Et, laissant là les deux femmes médusées, il rejoignit le « groom » qui l’attendait dans l’ascenseur. Le premier moment de stupeur passé, Lise et Jeannette allèrent se pencher sur le registre où une main ferme venait de tracer ces mots :

« PAUL GRAVEL, MONTRÉAL. »

— J’aurais pourtant juré que c’était mon père, murmura Jeannette.

— Non, c’est… c’était mon mari ! répondit Lise de Beauval, en refoulant ses larmes.


XII

PAUL OU JOSEPH ?


Une fois enfermé dans sa chambre, l’étranger perdit sa belle contenance ! Il se prit à réfléchir à la double rencontre qu’il venait de faire et aux conséquences qu’elle pouvait entraîner.

Ainsi, Lise Gravel, la jeune mère abandonnée, était maintenant cette jolie femme connue sous le pseudonyme de Lise de Beauval et s’était acquis aux États-Unis une grande réputation de chanteuse. Elle était donc à l’abri du besoin et il était peu probable qu’ayant reconnu son mari, elle cherchât à se faire octroyer une pension. Cependant, par le cri du cœur qu’elle avait poussé :

« Enfin, Paul, je vous retrouve ! »

On sentait que l’amour n’était pas mort dans ce cœur délaissé. Or, une femme montre beaucoup plus d’acharnement dans la poursuite de son bonheur que dans la défense de ses intérêts. Ayant revu un instant son mari, ayant senti combien était restée vivace l’affection qui l’attachait à lui, n’allait-elle pas tout tenter pour le retrouver et reprendre la vie commune ?

Le front soucieux, l’homme songeait aux terribles conséquences d’une semblable aventure.

Puis, ses pensées s’orientèrent vers un autre but. Cette jeune fille, qui semblait accompagner Lise, cet ange aux cheveux blonds, aux yeux célestes, qui s’était subitement dressé devant lui, avait fait battre son cœur d’une violente émotion.
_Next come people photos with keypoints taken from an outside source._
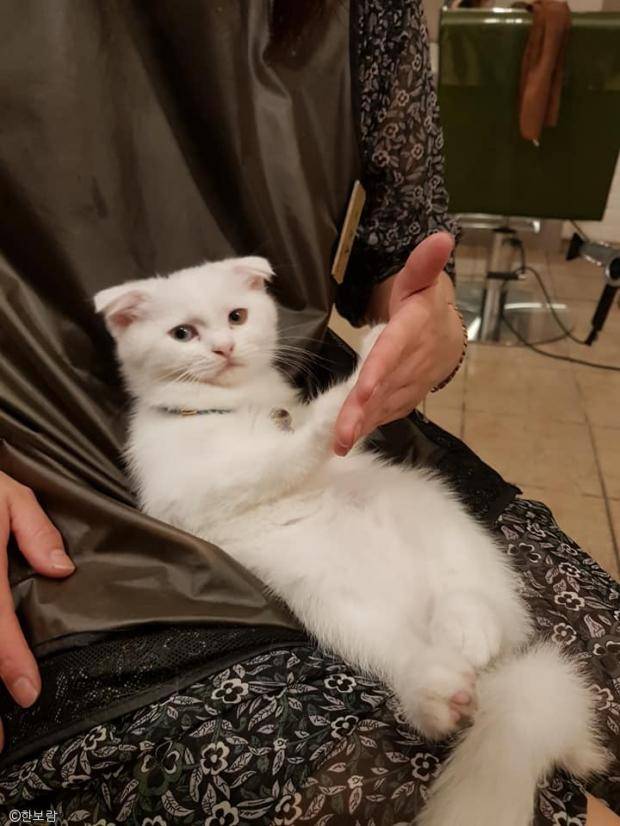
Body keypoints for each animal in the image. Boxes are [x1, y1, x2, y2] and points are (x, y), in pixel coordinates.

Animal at [95, 256, 606, 826]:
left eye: (236, 316)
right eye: (181, 333)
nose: (224, 349)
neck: (230, 408)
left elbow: (330, 434)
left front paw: (375, 362)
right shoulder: (206, 490)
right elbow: (289, 452)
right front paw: (344, 397)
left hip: (428, 509)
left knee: (473, 592)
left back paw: (467, 625)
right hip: (341, 610)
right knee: (406, 652)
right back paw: (437, 690)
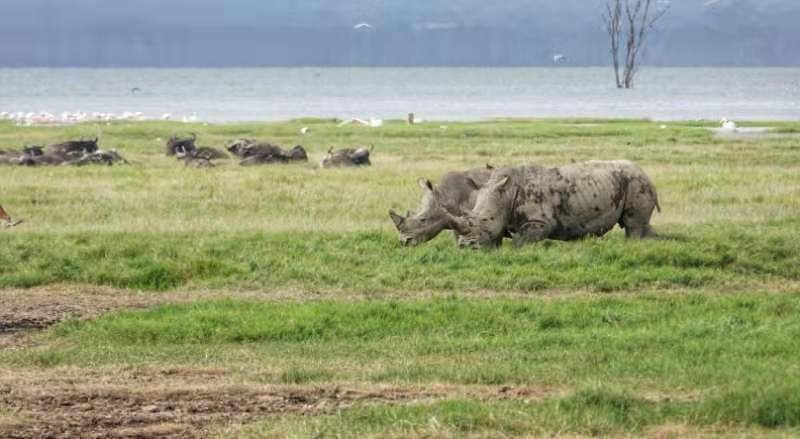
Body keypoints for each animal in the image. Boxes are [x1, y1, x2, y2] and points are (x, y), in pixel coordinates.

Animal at [440, 161, 660, 251]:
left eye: (486, 221)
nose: (466, 247)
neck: (505, 193)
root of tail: (646, 173)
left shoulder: (539, 223)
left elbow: (520, 242)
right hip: (632, 182)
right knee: (642, 226)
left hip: (636, 182)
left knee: (633, 226)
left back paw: (632, 245)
Ah ! comme il eût voulu lui ouvrir les bras et lui crier :

« Oui, c’est moi, mon enfant. Viens dans mes bras. Je suis riche, je veux maintenant assurer le bonheur de ceux que j’ai oubliés jadis ! »

Mais, au moment où il allait peut-être céder à cette impulsion, l’autre s’était approchée, et, à son cri, il avait tout de suite deviné qu’elle était Lise Gravel, la femme qui pouvait le démasquer et le perdre, l’envoyer au bagne, à l’échafaud même, lui, le paria, le voleur, le faussaire, l’assassin.